### About this task:
From the data that follows, copy every line holding the string "pixels".

Stored data entries
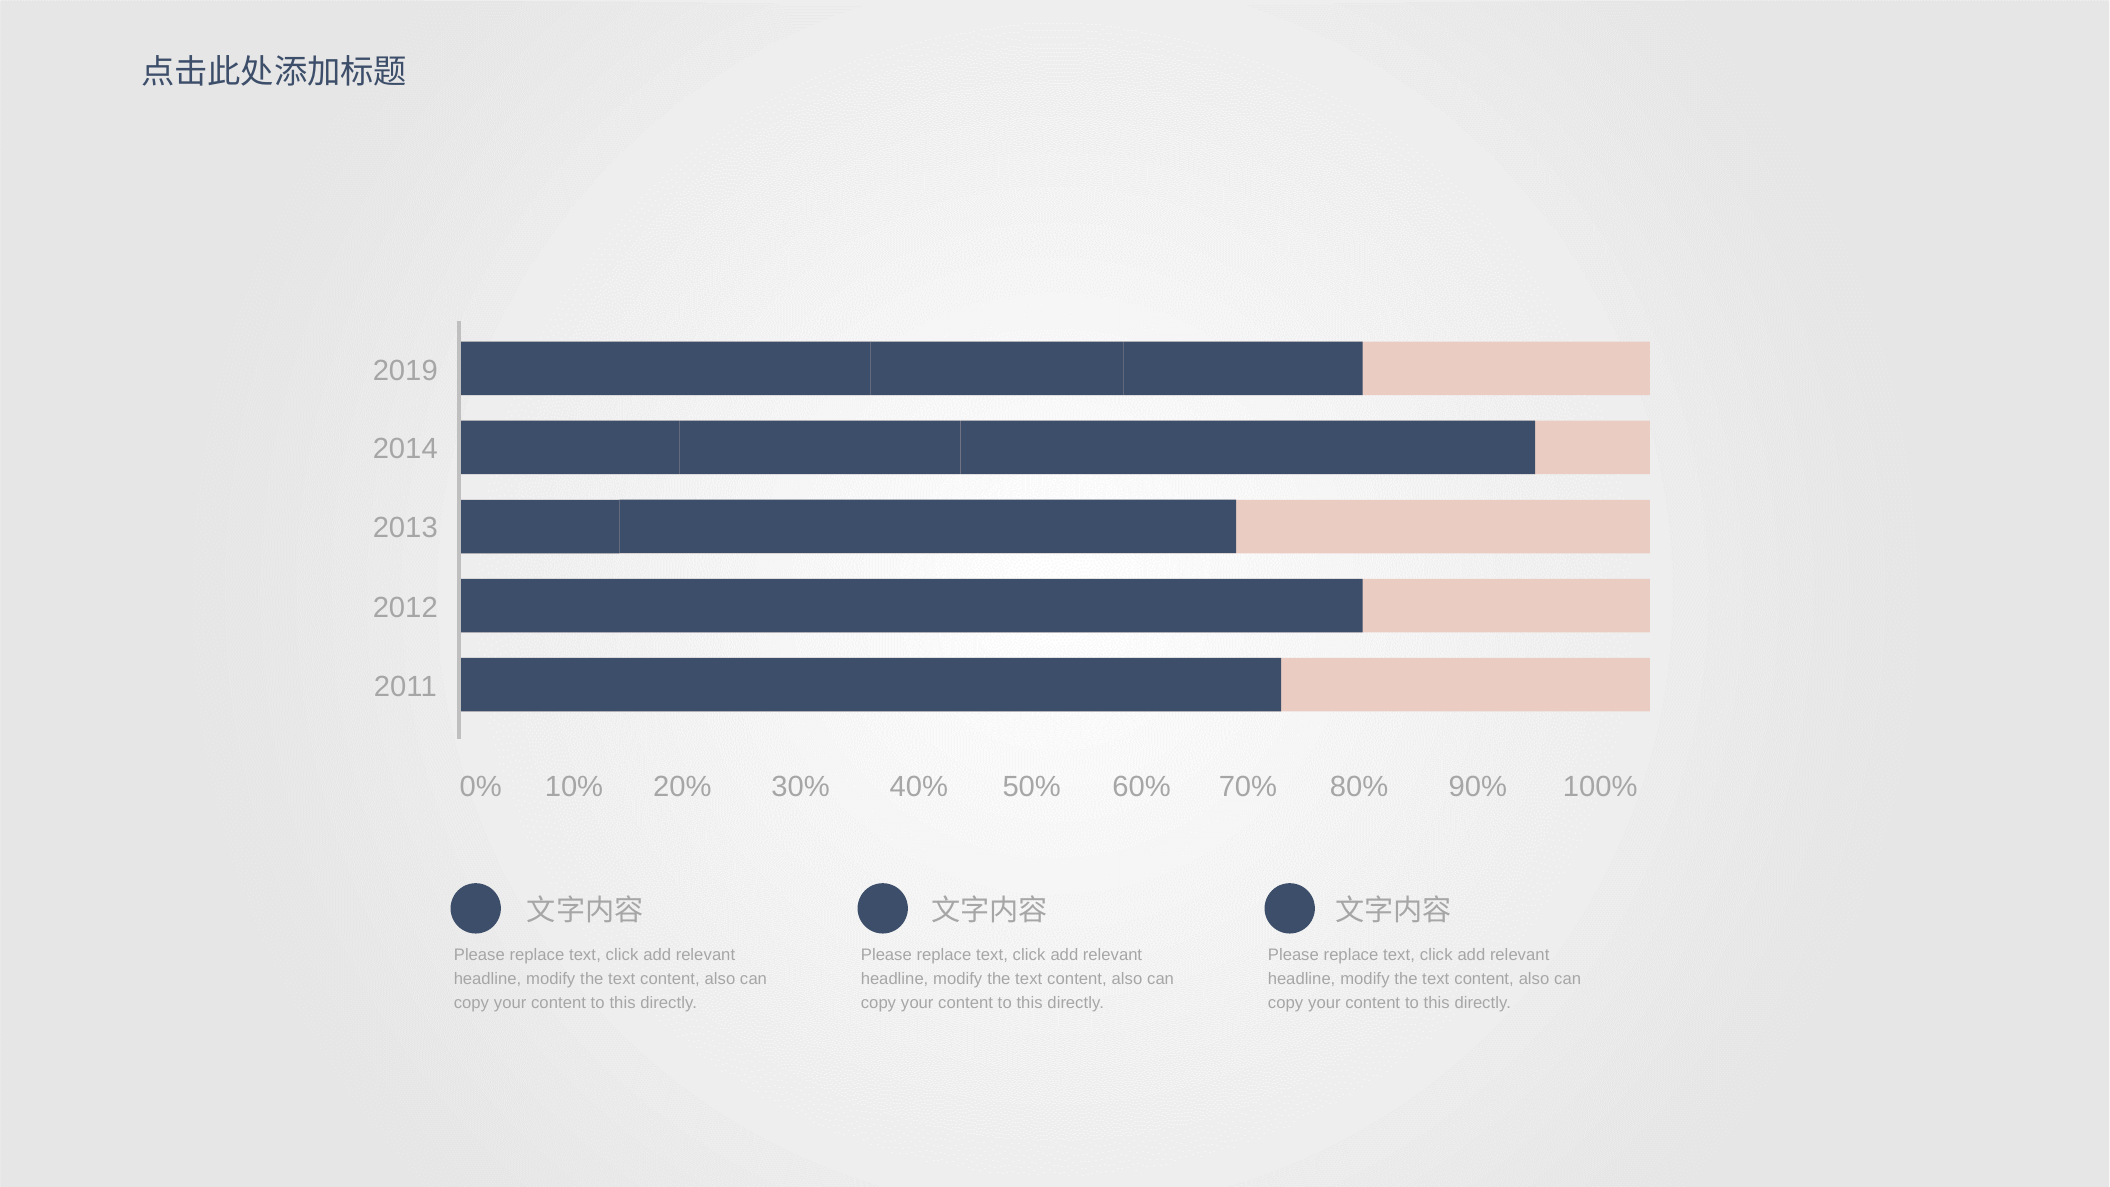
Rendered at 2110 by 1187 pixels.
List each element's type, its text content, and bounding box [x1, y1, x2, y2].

text_box 文字内容 [916, 876, 1063, 932]
text_box [449, 882, 502, 932]
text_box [357, 321, 1654, 807]
text_box [856, 882, 909, 932]
picture [0, 0, 2110, 1187]
text_box Please replace text, click add relevant headline, modify the text content, also can copy your content to this directly. [846, 932, 1215, 1020]
text_box 文字内容 [1320, 876, 1468, 932]
text_box Please replace text, click add relevant headline, modify the text content, also can copy your content to this directly. [1253, 932, 1622, 1020]
text_box 点击此处添加标题 [126, 42, 437, 102]
text_box 文字内容 [512, 876, 659, 932]
text_box Please replace text, click add relevant headline, modify the text content, also can copy your content to this directly. [439, 932, 808, 1020]
text_box [1263, 882, 1316, 932]
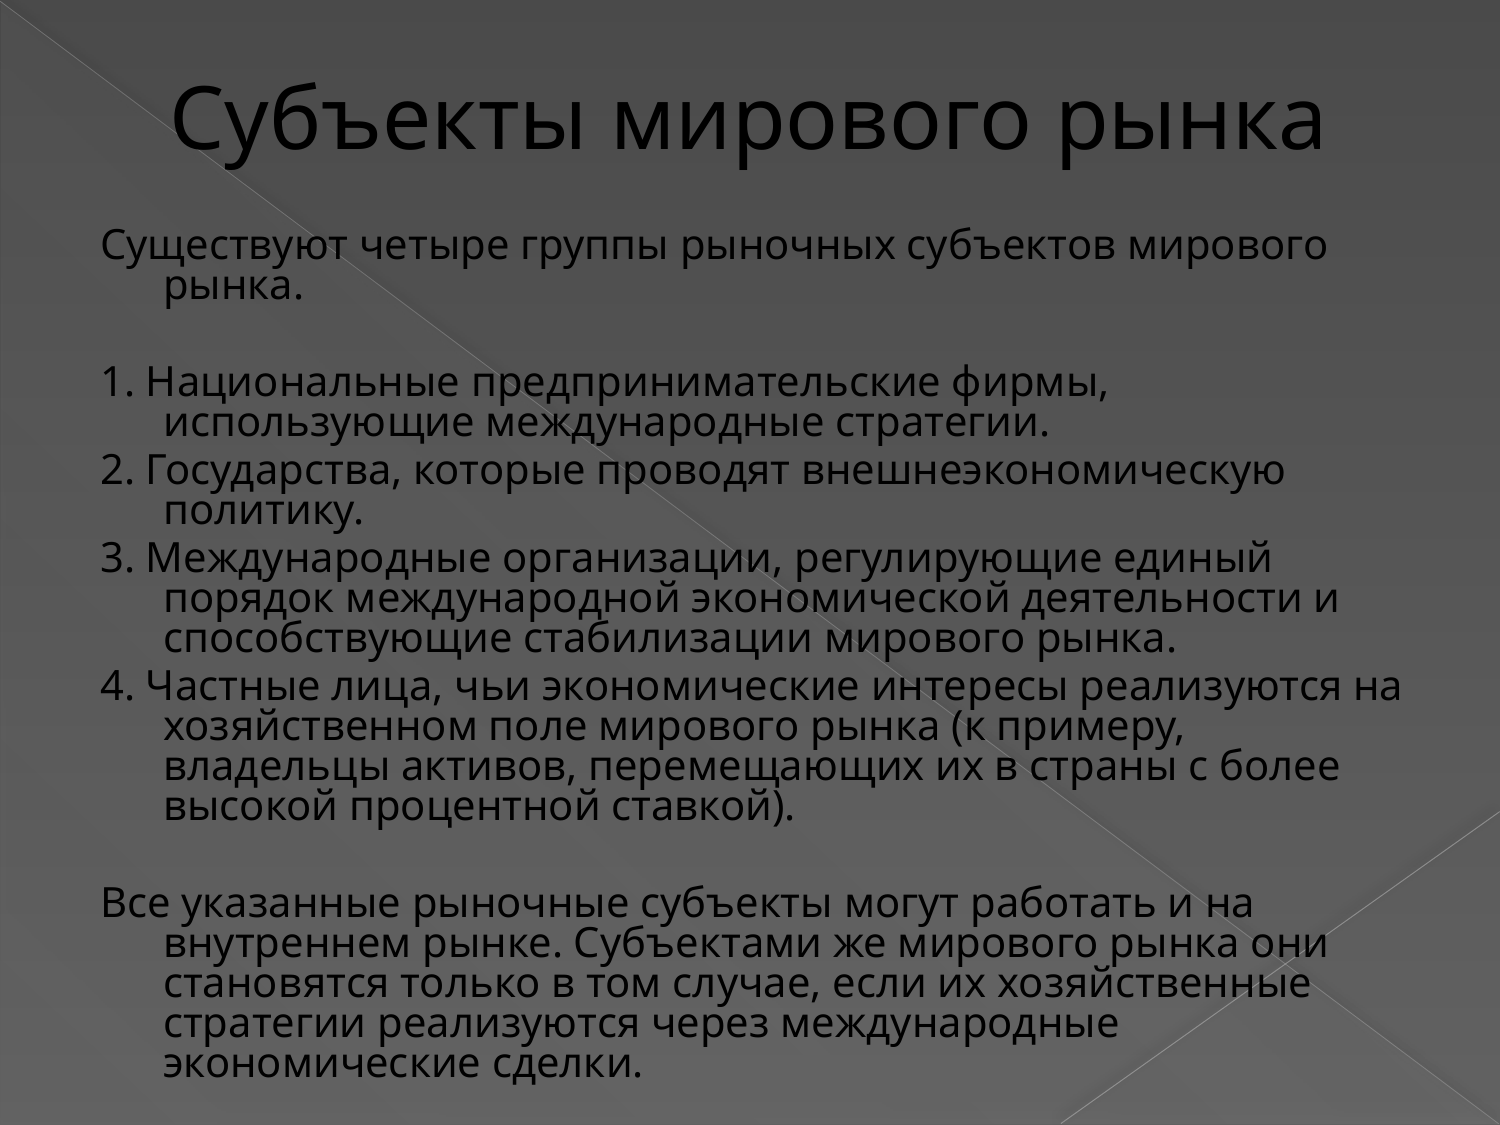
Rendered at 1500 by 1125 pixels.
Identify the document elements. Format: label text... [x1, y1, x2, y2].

title Субъекты мирового рынка [75, 45, 1425, 185]
list Существуют четыре группы рыночных субъектов мирового рынка. 1. Национальные предпринимательские фирмы, использующие международные стратегии. 2. Государства, которые проводят внешнеэкономическую политику. 3. Международные организации, регулирующие единый порядок международной экономической деятельности и способствующие стабилизации мирового рынка. 4. Частные лица, чьи экономические интересы реализуются на хозяйственном поле мирового рынка (к примеру, владельцы активов, перемещающих их в страны с более высокой процентной ставкой). Все указанные рыночные субъекты могут работать и на внутреннем рынке. Субъектами же мирового рынка они становятся только в том случае, если их хозяйственные стратегии реализуются через международные экономические сделки. [75, 220, 1425, 1125]
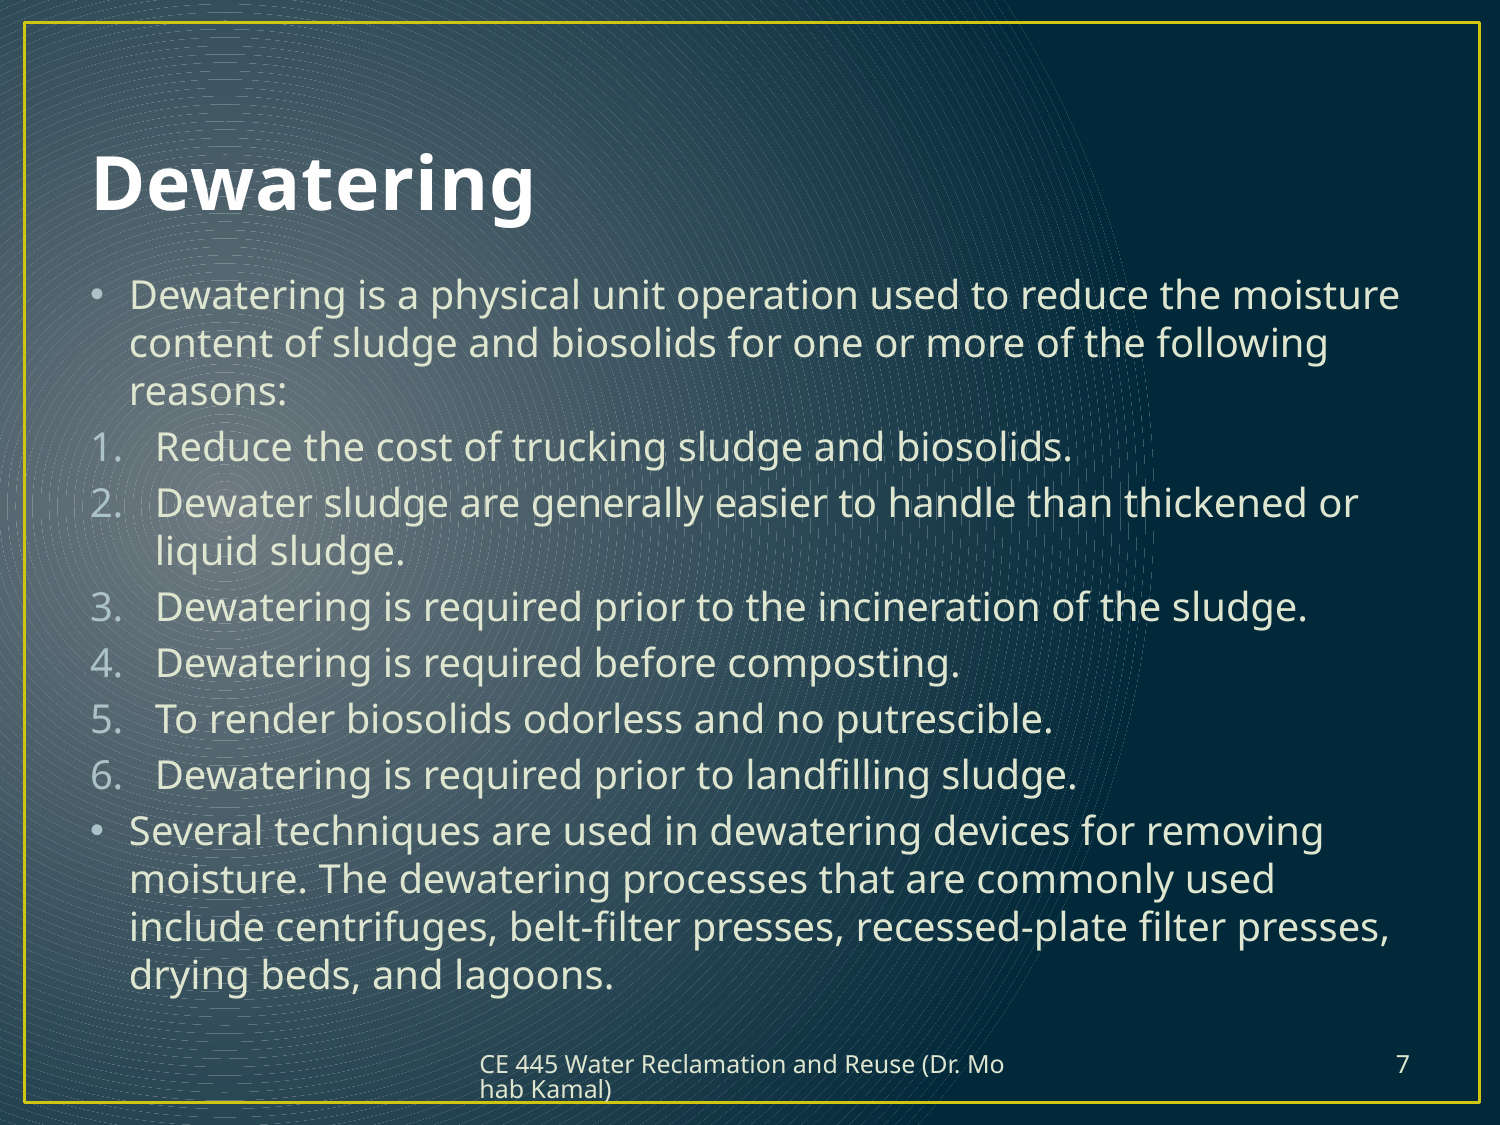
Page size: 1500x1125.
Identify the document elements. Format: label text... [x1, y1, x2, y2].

title Dewatering [75, 45, 1425, 233]
footer CE 445 Water Reclamation and Reuse (Dr. Mohab Kamal) [464, 1035, 1036, 1096]
list Dewatering is a physical unit operation used to reduce the moisture content of sludge and biosolids for one or more of the following reasons: Reduce the cost of trucking sludge and biosolids. Dewater sludge are generally easier to handle than thickened or liquid sludge. Dewatering is required prior to the incineration of the sludge. Dewatering is required before composting. To render biosolids odorless and no putrescible. Dewatering is required prior to landfilling sludge. Several techniques are used in dewatering devices for removing moisture. The dewatering processes that are commonly used include centrifuges, belt-filter presses, recessed-plate filter presses, drying beds, and lagoons. [75, 262, 1425, 1005]
slide_number 7 [1074, 1035, 1425, 1096]
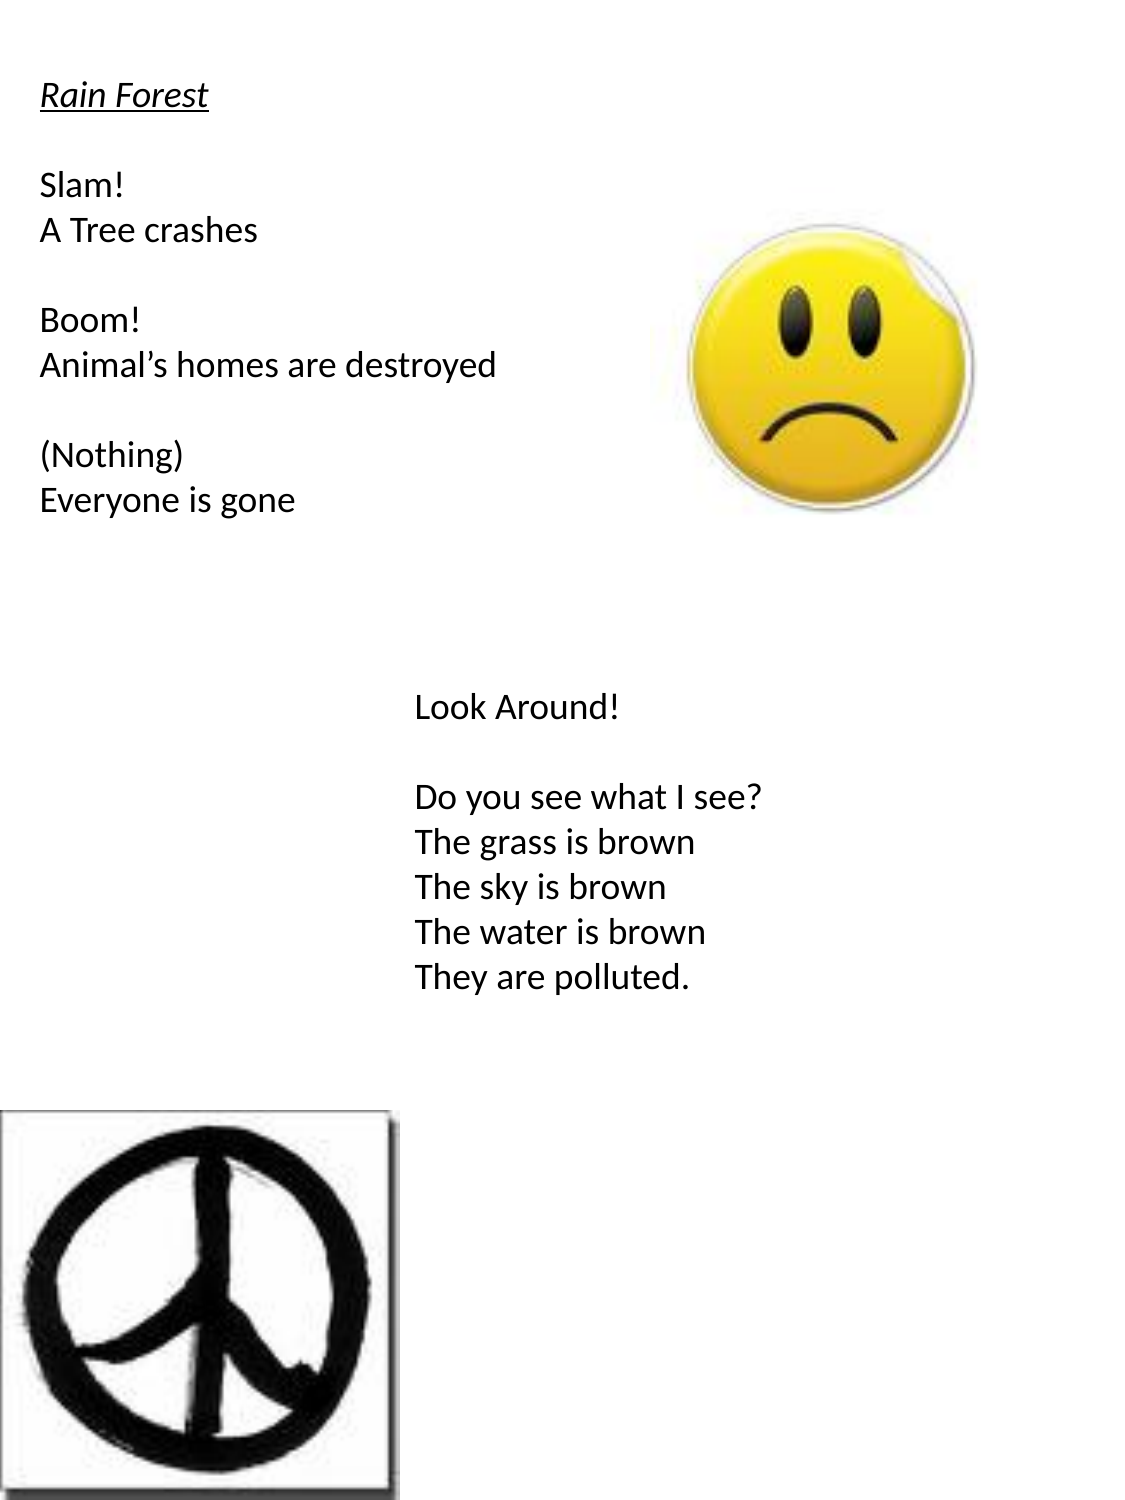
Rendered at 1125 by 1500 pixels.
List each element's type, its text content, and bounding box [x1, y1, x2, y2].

picture [649, 187, 1013, 551]
text_box Look Around! Do you see what I see? The grass is brown The sky is brown The water is brown They are polluted. [399, 674, 988, 1005]
text_box Rain Forest Slam! A Tree crashes Boom! Animal’s homes are destroyed (Nothing) Everyone is gone [24, 62, 1063, 528]
picture [0, 1109, 401, 1500]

### Solution for this problem:
Rendered at 2110 by 1187 pixels.
Rendered at 1500 by 1125 pixels.
Rendered at 1125 by 1500 pixels.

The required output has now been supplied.